Supervisor David L. Cummings asked Scott Rybarczak of Wendel Duchscherer, town engineers, and Carl Klingenschmitt, chairman of the town Conservation Advisory Committee, to also study the Airmen's response to the proposal that was pulled from Monday's business agenda. He asked if they could submit their comments by early next week so the board has time to digest them before the July 11 meeting.

A couple of residents made comments at the business meeting about the airport's plans, including asking whether the issue could be put to a referendum.

Town Attorney Nathan S. Neill said, "There is nothing in the law that allows us to put this to a public referendum."

He noted the plans face several reviews and votes under town laws.

The airport plans, which have been the subject of several public hearings and informational meetings, have drawn sharp opposition from many residents over drainage, safety and noise issues. It serves small private planes, not commercial jetliners.

One resident said Monday, "This is the single biggest thing you've faced as a Town Board," warning that if the plans are approved, "we'll have an airport the size of Buffalo's in 20 years. When I was a boy, there was just one plane up there [on Scotland Road], and now there are 60."

In other business, the board tabled action on a bill for engineering services for Apex Consulting on the Murder Creek slope remediation project. Cummings said that item and the award of three contracts for installing a stone retaining wall and remedial work to halt erosion of the embankment would be acted on once written confirmation of financing for the $800,000 project is received from the state and the Federal Emergency Management Agency. Verbal approval has been given, and the written documents are expected soon.

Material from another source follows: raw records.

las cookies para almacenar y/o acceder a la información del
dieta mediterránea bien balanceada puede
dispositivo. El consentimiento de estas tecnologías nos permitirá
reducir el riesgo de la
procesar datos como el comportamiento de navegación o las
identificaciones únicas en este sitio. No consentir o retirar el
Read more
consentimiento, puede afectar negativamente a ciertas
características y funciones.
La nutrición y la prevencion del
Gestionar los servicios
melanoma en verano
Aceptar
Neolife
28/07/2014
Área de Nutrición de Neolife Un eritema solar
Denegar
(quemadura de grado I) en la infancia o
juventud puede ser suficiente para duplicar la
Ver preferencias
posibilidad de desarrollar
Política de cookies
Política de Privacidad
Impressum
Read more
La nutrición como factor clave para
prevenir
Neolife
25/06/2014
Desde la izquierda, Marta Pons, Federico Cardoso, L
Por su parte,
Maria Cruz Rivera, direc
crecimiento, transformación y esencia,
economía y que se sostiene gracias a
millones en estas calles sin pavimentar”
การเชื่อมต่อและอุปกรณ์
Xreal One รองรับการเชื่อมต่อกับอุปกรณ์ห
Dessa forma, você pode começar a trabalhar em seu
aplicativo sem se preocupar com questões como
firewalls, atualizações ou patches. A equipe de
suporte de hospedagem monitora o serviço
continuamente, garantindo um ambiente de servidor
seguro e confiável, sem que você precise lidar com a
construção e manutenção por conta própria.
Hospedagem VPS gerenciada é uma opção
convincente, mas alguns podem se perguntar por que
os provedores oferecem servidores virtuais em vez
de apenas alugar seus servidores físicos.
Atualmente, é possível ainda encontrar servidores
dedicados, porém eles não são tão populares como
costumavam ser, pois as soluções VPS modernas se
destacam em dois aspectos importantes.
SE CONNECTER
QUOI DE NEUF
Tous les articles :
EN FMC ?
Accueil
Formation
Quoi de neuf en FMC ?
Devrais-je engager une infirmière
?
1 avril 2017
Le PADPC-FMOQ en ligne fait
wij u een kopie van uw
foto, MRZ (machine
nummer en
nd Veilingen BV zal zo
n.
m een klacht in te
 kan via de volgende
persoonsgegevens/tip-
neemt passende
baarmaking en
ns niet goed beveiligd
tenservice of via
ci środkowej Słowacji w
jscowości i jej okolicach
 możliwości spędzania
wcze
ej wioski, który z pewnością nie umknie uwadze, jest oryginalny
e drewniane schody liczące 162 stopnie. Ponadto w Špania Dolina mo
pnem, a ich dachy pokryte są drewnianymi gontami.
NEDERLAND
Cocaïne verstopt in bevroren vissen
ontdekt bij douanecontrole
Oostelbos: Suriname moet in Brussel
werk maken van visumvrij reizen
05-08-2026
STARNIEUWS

The board also approved a site plan for a 7,700-square-foot maintenance building for Niagara Specialty Metals with conditions suggested by the Akron and Newstead fire companies. Among requirements under a revised site plan is that the building be located closer to Clarence Center Road and inclusion of an access road/fire lane and another fire hydrant.

Also approved was a $9,707 contract with Panamerican Consultants for a further cultural resource investigation -- required by state law -- of a site on Koepsel Road where prehistoric tool fragments were discovered during design work by Wendel Duchscherer on a water line installation.